I would like to understand how to solve the examples like that ? What I need to do if the sample contains Integer.MIN_VALUE (Integer.MAX_VALUE) ?

Answer 1

The shift operator (y << x) just shifts the bits of y to the left by 'x' places. The right-most bit becomes 0. The >> operator shifts to the right, and the value of the left-most bit (the sign bit) is copied into the new left-most bit.

To work out your answer you need the bit pattern for the initial value (Integer.MIN_VALUE) and then do the operations to get the resulting bit pattern. You can then convert that back to a decimal value.

Answer 2

Well, you could just follow short tutorial http://docs.oracle.com/javase/tutorial/java/nutsandbolts/op3.html

In a nutshell, by doing << (left shift) you move binary representation of your number to the left
i.e. if x = 0b0010, then x << 1 becomes 0b0100, new 'zero' bit is appended to the right.

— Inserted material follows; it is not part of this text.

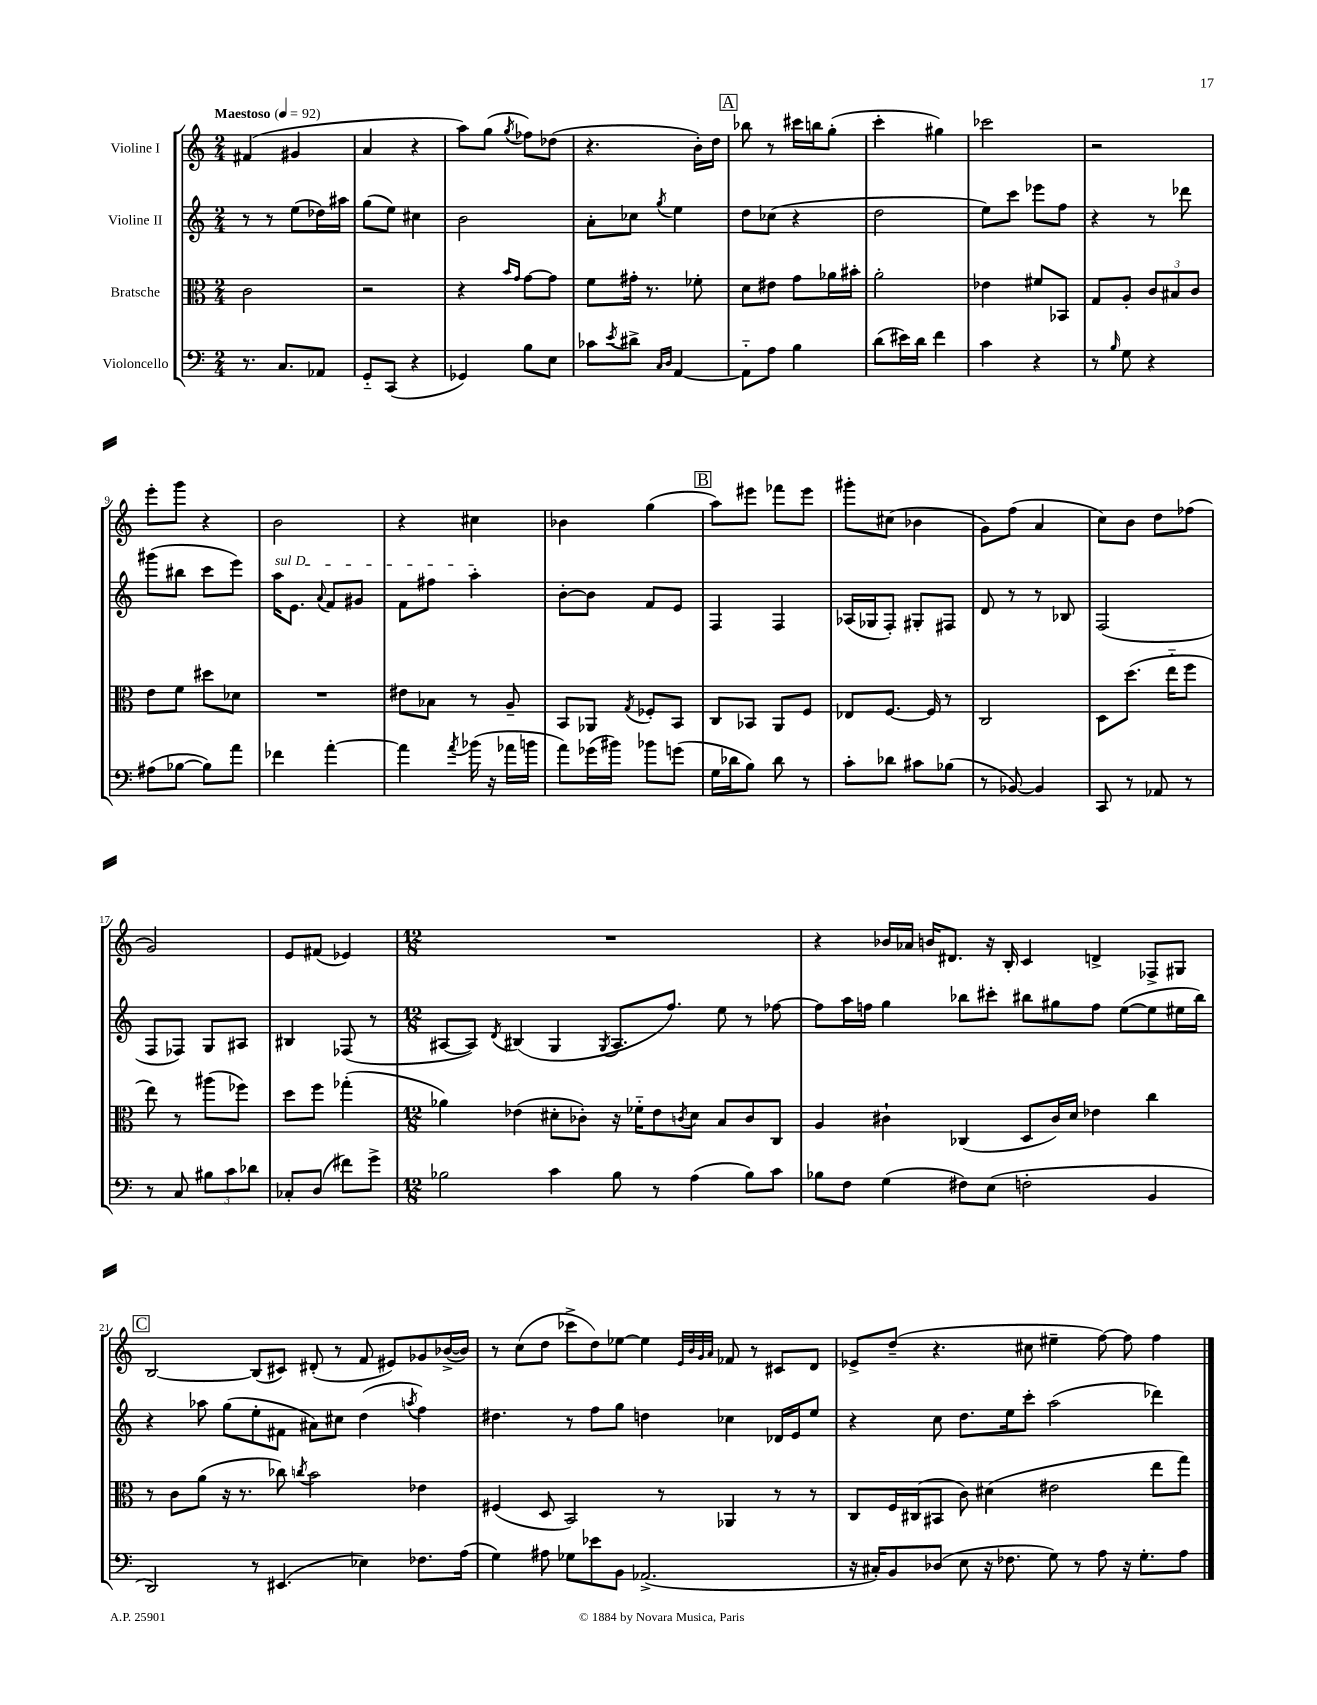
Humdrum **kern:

Similarily, for right shift : if x = 0b1010, then x >> 1 becomes 0b1101, rightmost bit dissapears, new 'one' bit (depends on value of leftmost bit) is appended on the left.

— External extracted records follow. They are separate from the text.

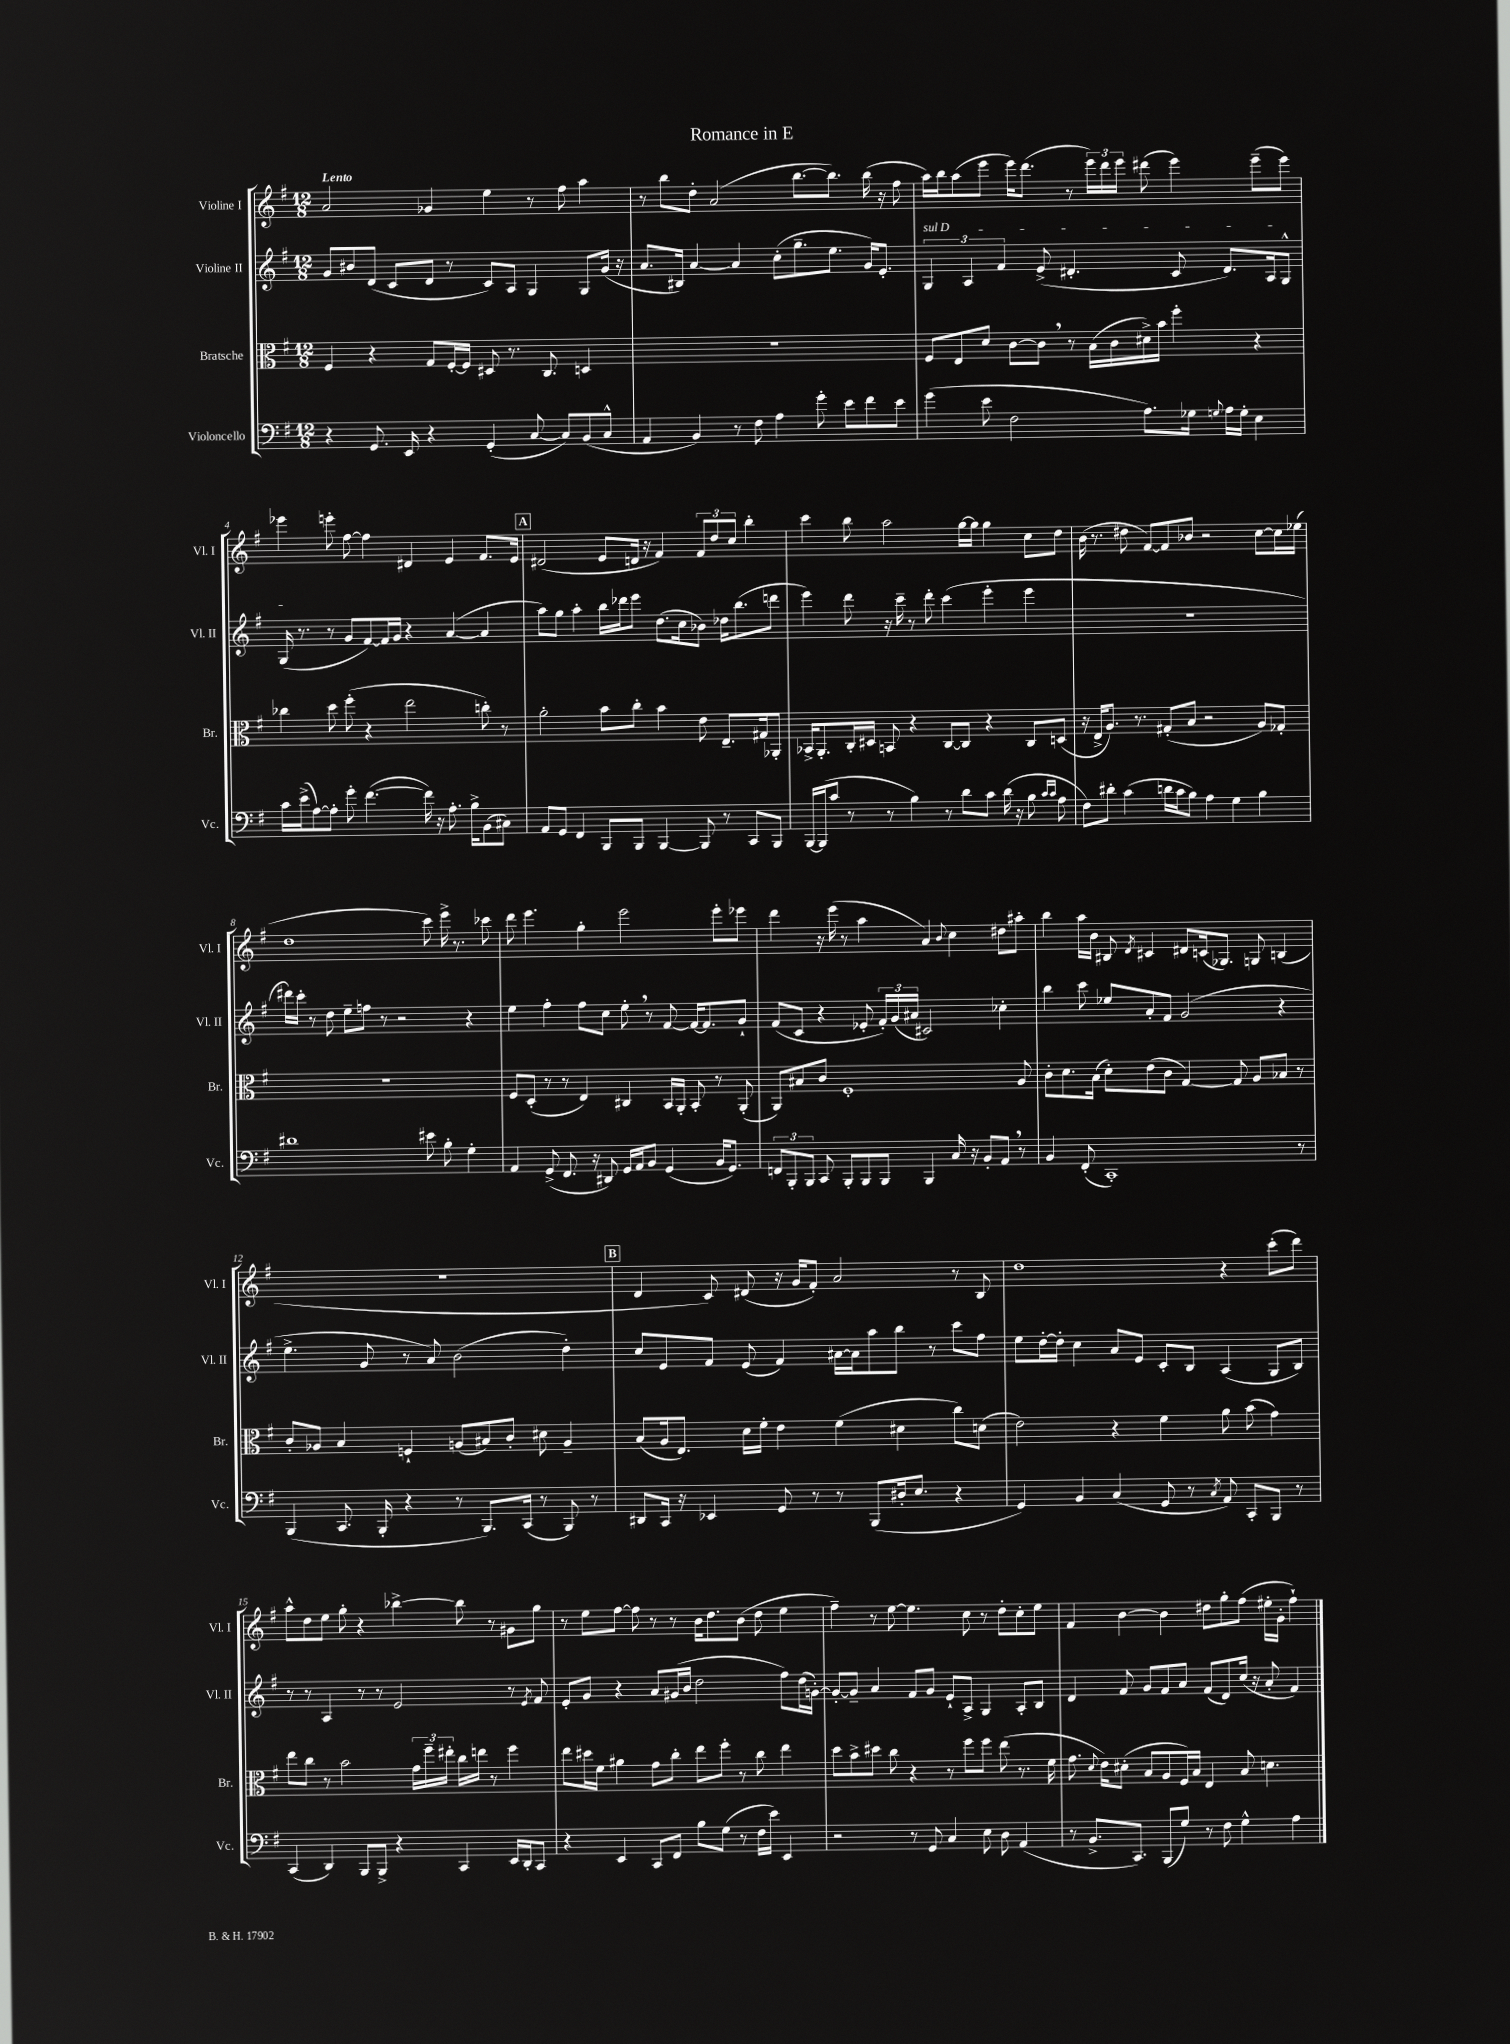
\header { title = "Romance in E" }
<<
\new StaffGroup <<
\new Staff = "s0" \with { instrumentName = "Violine I" shortInstrumentName = "Vl. I" } {
    \clef treble \key g \major \numericTimeSignature \time 12/8 \tempo "Lento"
    \autoBeamOff a'2 ges'4 e''4 r8 fis''8 a''4 |
    r8 b''8[ d''8]-. a'2( b''8.[~ b''8.]) b''16( r16 fis''8 |
    a''16[) b''16 a''8( e'''8] e'''16[) d'''8.]( r8 \tuplet 3/2 { e'''16[) d'''16 e'''16] } dis'''8( e'''4) e'''8[--( e'''8]) |
    ees'''4 e'''8-. fis''8~ fis''4 dis'4 e'4 fis'8.[ e'16] |
    \mark \markup { \box "A" } dis'2( e'8[ d'16] r16 fis'4) \tuplet 3/2 { fis'8[ d''8 c''8] } b''4-. |
    c'''4 b''8 a''2 g''16[~ g''16] g''4 c''8[ d''8] |
    b'16( r8. dis''8 fis'8[~) fis'8 bes'8] r2 c''8[~ c''16 ees''16]( |
    d''1 c'''8) e'''16-> r8. ces'''8 |
    d'''8 e'''4. g''4-. e'''2 e'''8[-. ees'''8] |
    d'''4 r16 e'''16( r8 a''4 a'4) \appoggiatura { b'8 } c''4 dis''8[ ais''8]-. |
    b''4 a''16[ b'16] bis8 \acciaccatura { d'8 } cis'4 dis'8[ c'16( ges8.]) g8 b4( |
    R1. |
    \mark \markup { \box "B" } d'4 c'8) dis'8( r16 g'16[ fis'8]-.) a'2 r8 b8 |
    d''1 r4 c'''8[-.( d'''8]) |
    a''8[-^ d''8 e''8] g''8-. r4 bes''4~-> bes''8 r8 gis'8[ g''8] |
    r8 e''8[ fis''8]~ fis''8 r8 r8 b'16[ d''8. b'8]( d''8 e''4 |
    fis''4--) r8 e''8~ e''4. c''8 r8 d''8[-. c''8-. e''8] |
    fis'4 b'4~ b'4 dis''8[ g''8-. fis''8]( eis''16[-. g'16]-. fis''4-!) \bar "|." |
}
\new Staff = "s1" \with { instrumentName = "Violine II" shortInstrumentName = "Vl. II" } {
    \clef treble \key g \major \numericTimeSignature \time 12/8
    \autoBeamOff g'8[ bis'8 d'8]( c'8[ d'8] r8 c'8[) a8] g4 g8[ g'16]( r16 |
    a'8.[ bis16]) a'4~ a'4 c''8[-.( g''8.-- e''8.] g'16[) e'8.]-. |
    \tuplet 3/2 { \once \override TextSpanner.bound-details.left.text = \markup { \italic "sul D" } g4\startTextSpan a4 fis'4 } e'8->( dis'4.-. c'8 dis'8.[) a16 g8]-^ |
    g16\stopTextSpan( r8. r8 g'8[ fis'8~) fis'16 g'16] r4 a'4~( a'4 |
    \mark \markup { \box "A" } a''8[) g''8] a''4-. b''16[ des'''16 e'''8] d''8.[( c''16 bes'8]) des''16[ b''8.( d'''8] |
    e'''4) d'''8 r16 c'''16-- r8 d'''8-. c'''4( e'''4-. e'''4 |
    R1. |
    dis'''16[) c'''16]-. r8 d''8 e''8[-- f''8] r8 r2 r4 |
    e''4 fis''4-. fis''8[ c''8] e''8-. \breathe r8 fis'8~ fis'16[~ fis'8. g'8]-! |
    fis'8[( c'8] r4 ees'8-. \tuplet 3/2 { fis'16[-.) g'16( ais'16] } cis'2) ces''4-. |
    b''4 c'''8 ees''8[ a'8-. fis'8] g'2( r4 |
    e''4.-> g'8 r8 a'8) b'2( d''4-.) |
    \mark \markup { \box "B" } c''8[ e'8 fis'8] e'8( fis'4) ais'16[~ ais'16 a''8 b''8] r8 c'''8[ fis''8] |
    e''8[ d''16~-. d''16]-. c''4 a'8[ e'8] c'8[-. b8] a4( g8[ b8]) |
    r8 r8 a4 r8 r8 e'2 r8 \acciaccatura { e'8 } fis'8 |
    e'8[-. g'8] r4 a'8[ gis'16( b'16] d''2 fis''8[) d''16( g'16]~-.) |
    g'8[~-. g'8]-- a'4 fis'8[ g'8] e'8[-! a8]-> g4 a8[-. b8] |
    d'4 fis'8 g'8[ fis'8 a'8] fis'8[( d'8) c''16]( r16 a'8-. fis'4) \bar "|." |
}
\new Staff = "s2" \with { instrumentName = "Bratsche" shortInstrumentName = "Br." } {
    \clef alto \key g \major \numericTimeSignature \time 12/8
    \autoBeamOff fis4 r4 g8[ fis16~-. fis16] dis8 r8. c8. d4 |
    R1. |
    fis8[ e8 d'8] c'8[~ c'8] \breathe r8 b16[( c'16 dis'16->) b'16] fis''4-. r4 |
    ces''4 d''8 fis''8-.( r4 e''2 c''8-.) r8 |
    \mark \markup { \box "A" } a'2-. b'8[ c''8]-. b'4 e'8 e8.[-- gis16 aes,8]-. |
    bes,16[-> a,8.-. c16-. dis16] b,8 r4 c8[~ c8] r4 c8[ d8]( |
    r16 e16[-> a8.]) r8. gis8[-.( b8] r2 a8[) ges8]-. |
    R1. |
    fis8[ d8]-.( r8 r8 e4) cis4 b,16[ a,16]-. b,8-. r8 a,8-.( |
    a,8[) bis8 c'8] fis1-. a8 |
    c'8[-. d'8. b16]( d'8[-.) e'8( c'8] g4~) g8 a8[ bes8] r8 |
    c'8[-. aes8] b4 f4-! a8[( bis8) c'8]-. dis'8 a4-- |
    \mark \markup { \box "B" } b8[( a16 e8.]) d'16[ fis'16]-. e'4 fis'4( dis'4 c''8[) d'8]( |
    e'2) r4 fis'4 a'8 b'8( g'4) |
    e''8[ c''8] r8 b'2 \tuplet 3/2 { g'16[ fis''16-- eis''16]-. } c''16[ e''16] r8 fis''4 |
    e''8[ dis''16 fis'16] ais'4 g'8[ c''8]-. e''8[ fis''8]-. r8 c''8 e''4 |
    d''8[ b'8-> dis''8] c''8 r4 r8 fis''8[ fis''8] e''8( r8. fis'16 |
    g'8. \appoggiatura { d'8 } e'16[) dis'8]-.( b8[ a8 fis16) b16] e4 b8 d'4. \bar "|." |
}
\new Staff = "s3" \with { instrumentName = "Violoncello" shortInstrumentName = "Vc." } {
    \clef bass \key g \major \numericTimeSignature \time 12/8
    \autoBeamOff r4 g,8. e,16 r4 g,4-.( c8~ c8[) b,8( c8]-^ |
    a,4 b,4) r8 fis8 a4 g'8-. e'8[ fis'8 e'8] |
    g'4( e'8 fis2 a8.[) ges16] \appoggiatura { g8 } a16[ g16]-. e4 |
    c'16[ e'16->( a8~) a8]-. g'8-. fis'4.~( fis'16) r16 a8.-. b16[-> b,8( cis8]) |
    \mark \markup { \box "A" } a,8[ g,8] fis,4 b,,8[ b,,8] b,,4~ b,,8 r8 c,8[ b,,8] |
    b,,16[~ b,,16( c'8] r8 r8 b4) r8 d'8[ c'8] d'16( r16 b8 \grace { c'16[ c'16] } a8 |
    fis8[) dis'8]-. c'4( d'16[ c'16 b8]) a4 g4 b4 |
    dis'1 eis'8 b8-. g4-. |
    a,4 g,8->( fis,8. r16 dis,8) g,16[ a,16 b,8] g,4( b,16[ g,8.]) |
    \tuplet 3/2 { f,8[ b,,8-. b,,8] } c,8 b,,8[-. b,,8 b,,8] b,,4 c16 r16 b,8[-. a,8] \breathe r8 |
    b,4 fis,8-.( c,1-.) r8 |
    b,,4( c,8. b,,16-. r4 r8 b,,8.[) c,16]( r8 b,,8) r8 |
    \mark \markup { \box "B" } dis,8[ c,16] r16 ees,4 g,8 r8 r8 b,,8[( dis16-. e8.] r4 |
    g,4) b,4 c4( g,8 r8 \acciaccatura { c8 } a,8) c,8[-. b,,8] r8 |
    c,4( d,4) b,,8[ b,,8]-> r4 c,4 e,16[ d,16-. c,8] |
    r4 e,4 c,8[ fis,8] b8[ g8]( r8 fis16[ e'16]) e,4 |
    r2 r8 g,8 c4 e8 d8 a,4( |
    r8 b,8.[-> c,8.]) b,,8[( g8]) r8 fis8 g4-^ a4 \bar "|." |
}
>>
>>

You need to find out binary representation of Integer.MIN_VALUE to resolve your puzzle, which should not be very tricky.

Answer 3

If you're trying to understand how the bit shift operators work, I would suggest two things:

• First, read some guides on what they do: here and here for example.
• Write some code and look at the output. That way you can see how bit shift operators actually affect values like Integer.MIN_VALUE and Integer.MAX_VALUE.

Answer 4

The min-value is represented as 10000000000000000000000000000000. It's 32 1's. For clarity, let's pretend we're working with only 4 bits. In this case, the MIN_INT would be 1000. This will apply to 32 bits as well.

We then want to left shift << by 1, which would shift all the bits over to the left by 1 position. Thus, 1000 would become 0000. This is like multiplying by two (although in this case we get overflow!),

Then we want to right shift '>>' by 1, which would shift all the bits to the right by 1 position. In this case, it would become 0000 as the sign bit is replicated when you right shift. If it was 1111 it would become 1111. This is like dividing by two, except in some cases, as you must be weary of the sign bit copying over.